Regierungschef Alexis Tsipras ließ keinen Zweifel daran, dass er die brutale Rentenreform in jedem Fall gegen die Wut und Verzweiflung der Menschen durchsetzen will. Beim Treffen der Wirtschaftseliten in Davos versicherte er seinen Geldgebern, dass er die Reformen wie geplant durchführen werde.

Die Pläne sehen die Kürzungen zukünftiger Renten um bis zu 30 Prozent vor. Geschützt ist lediglich eine Mindestrente von monatlich 384 Euro. Zudem sollen die Beiträge zur Rentenkasse teilweise extrem angehoben werden. So müssen Landwirte zukünftig 20 statt bisher sieben Prozent ihres Einkommens abführen. Die Sozialversicherung soll sowohl für Arbeitgeber, als auch für Arbeitnehmer steigen. Einige Selbstständige müssen mit Beitragserhöhungen um mehr als einhundert Prozent rechnen.

Die massiven Kürzungen bei den Renten sind ein fundamentaler Angriff auf die Lebensbedingungen von Millionen Griechen, denn von den mageren Renten müssen schon heute oft ganze Familien leben, weil die Arbeitslosigkeit mit 24 Prozent nach wie vor extrem hoch ist.

Es handelt sich bei der Reform um die zwölfte Rentenkürzung, die Griechenland von den Geldgebern seit 2010 diktiert wurde. Die durchschnittlichen Renten sind in dieser Zeit von 1355 auf heute 833 Euro pro Monat gesunken.

Im Gegenzug zu erneuten Kürzungen soll Griechenland wieder einmal eine kleine Tranche an Krediten von Internationalem Währungsfonds (IWF) und EU über 5,7 Milliarden Euro erhalten. Es ist allerdings noch nicht sicher, ob die Geldgeber die angestrebten Maßnahmen für ausreichend erachten oder noch tiefere Einschnitte fordern.

Auf dem Treffen der Wirtschaftselite in Davos machten Vertreter der Geldgeber deutlich, dass ihnen Beitragserhöhungen und die Kürzung zukünftiger Renten nicht ausreichen. Sie fordern weitere Angriffe auf die derzeitigen Rentner.

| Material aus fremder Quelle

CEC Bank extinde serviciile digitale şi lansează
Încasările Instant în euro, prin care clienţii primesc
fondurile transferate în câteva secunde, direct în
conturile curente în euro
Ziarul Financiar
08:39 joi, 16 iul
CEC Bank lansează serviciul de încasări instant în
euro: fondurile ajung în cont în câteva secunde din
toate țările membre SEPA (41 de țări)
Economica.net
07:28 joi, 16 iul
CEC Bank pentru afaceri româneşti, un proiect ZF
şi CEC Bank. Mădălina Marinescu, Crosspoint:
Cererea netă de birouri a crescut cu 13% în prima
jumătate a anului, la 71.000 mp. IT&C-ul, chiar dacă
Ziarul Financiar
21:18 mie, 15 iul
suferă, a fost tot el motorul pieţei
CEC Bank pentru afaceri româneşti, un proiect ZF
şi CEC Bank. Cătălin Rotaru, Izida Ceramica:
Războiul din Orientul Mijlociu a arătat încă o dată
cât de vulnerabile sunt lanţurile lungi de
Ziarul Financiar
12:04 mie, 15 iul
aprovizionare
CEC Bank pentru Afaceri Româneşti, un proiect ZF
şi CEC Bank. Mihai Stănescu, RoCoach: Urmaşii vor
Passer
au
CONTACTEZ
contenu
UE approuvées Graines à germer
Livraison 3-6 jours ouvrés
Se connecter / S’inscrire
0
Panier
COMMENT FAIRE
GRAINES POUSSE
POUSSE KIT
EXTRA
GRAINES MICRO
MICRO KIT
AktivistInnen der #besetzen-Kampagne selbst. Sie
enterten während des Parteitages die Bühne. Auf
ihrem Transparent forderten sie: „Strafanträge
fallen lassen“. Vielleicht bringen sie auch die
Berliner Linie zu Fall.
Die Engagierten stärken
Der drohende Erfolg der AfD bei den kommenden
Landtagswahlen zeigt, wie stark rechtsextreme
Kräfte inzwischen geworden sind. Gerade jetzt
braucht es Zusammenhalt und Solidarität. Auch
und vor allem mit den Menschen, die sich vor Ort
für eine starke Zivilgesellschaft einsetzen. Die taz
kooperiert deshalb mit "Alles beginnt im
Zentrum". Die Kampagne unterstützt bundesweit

Am Rande des Treffens traf sich Tsipras am Donnerstag mit IWF-Chefin Christine Lagarde. Das Treffen sei „herzlich“ gewesen, hieß es anschließend von griechischer Seite. Auch Lagarde habe betont, dass Griechenland noch weitere Kürzungen vornehmen müsse, damit über einen Schuldenschnitt gesprochen werden könne.

Es steht außer Frage, dass die Syriza-Regierung umsetzen wird, was immer ihr die Vertreter von EU und IWF auftragen. Das hat sie in der Vergangenheit mehr als deutlich gemacht. Seit die Partei im September wiedergewählt worden war, setzte sie im Takt von ein bis zwei Wochen neue Kürzungen und Privatisierungen gegen den Widerstand der Bevölkerung durch.

Noch im September erhöhte die neue Regierung die Mehrwertsteuer für zahlreiche Güter der Grundversorgung und traf damit die Ärmsten der Armen. Im Oktober beschloss das Parlament die Erhöhung des Renteneintrittsalters auf 67 Jahre und setzte damit bereits die erste Rentenkürzung durch.

Am 6. November wurden weitere Steuern erhöht. So müssen die Landwirte seither 200 statt vorher 66 Euro Steuern pro Tonne Diesel bezahlen. Am 19. des gleichen Monats erlaubte die Syriza-Regierung die Pfändung von überschuldeten Wohnhäusern, um die finanzielle Situation der Banken zu verbessern.

Am 6. Dezember hat die Regierungsmehrheit im Parlament schließlich den Haushalt für 2016 beschlossen, der 5,7 Milliarden Euro Kürzungen vorsieht. Mitte des Monats wurde grünes Licht für die Privatisierung der Regionalflughäfen gegeben, die sich der deutsche Konzern Fraport unter den Nagel gerissen hat.

Diese Bilanz ist eindeutig. Syriza ist gewillt, trotz der breiten Opposition dagegen auch die Rentenkürzungen umzusetzen. In diesem Vorhaben wird sie von den großen Gewerkschaftsverbänden ADEDY und GSEE unterstützt. Diese setzen alles daran, die massiven Proteste, die aufbrechen, in harmlose Kanäle zu lenken.

Für den 4. Februar haben die Verbände zu einem „Generalstreik“ ausgerufen. Solche begrenzten Aktionen hatten die Gewerkschaften schon früher genutzt, um Dampf abzulassen und Arbeiter zu demobilisieren. Sie waren die Begleitmusik zu den Kürzungsorgien.

Die ADEDY- und GSEE-Funktionäre rekrutierten sich schon früher aus den Regierungsparteien Nea Dimokratia (ND) und Pasok und unterstützten deren Politik. Heute haben sie enge Verbindungen zu Syriza und spielen für sie die gleiche Rolle.

Der einzige Weg, das EU-Diktat zurückzuweisen, ist eine schonungslose Abrechnung mit Syriza, den Gewerkschaften und ihren pseudolinken Anhängseln.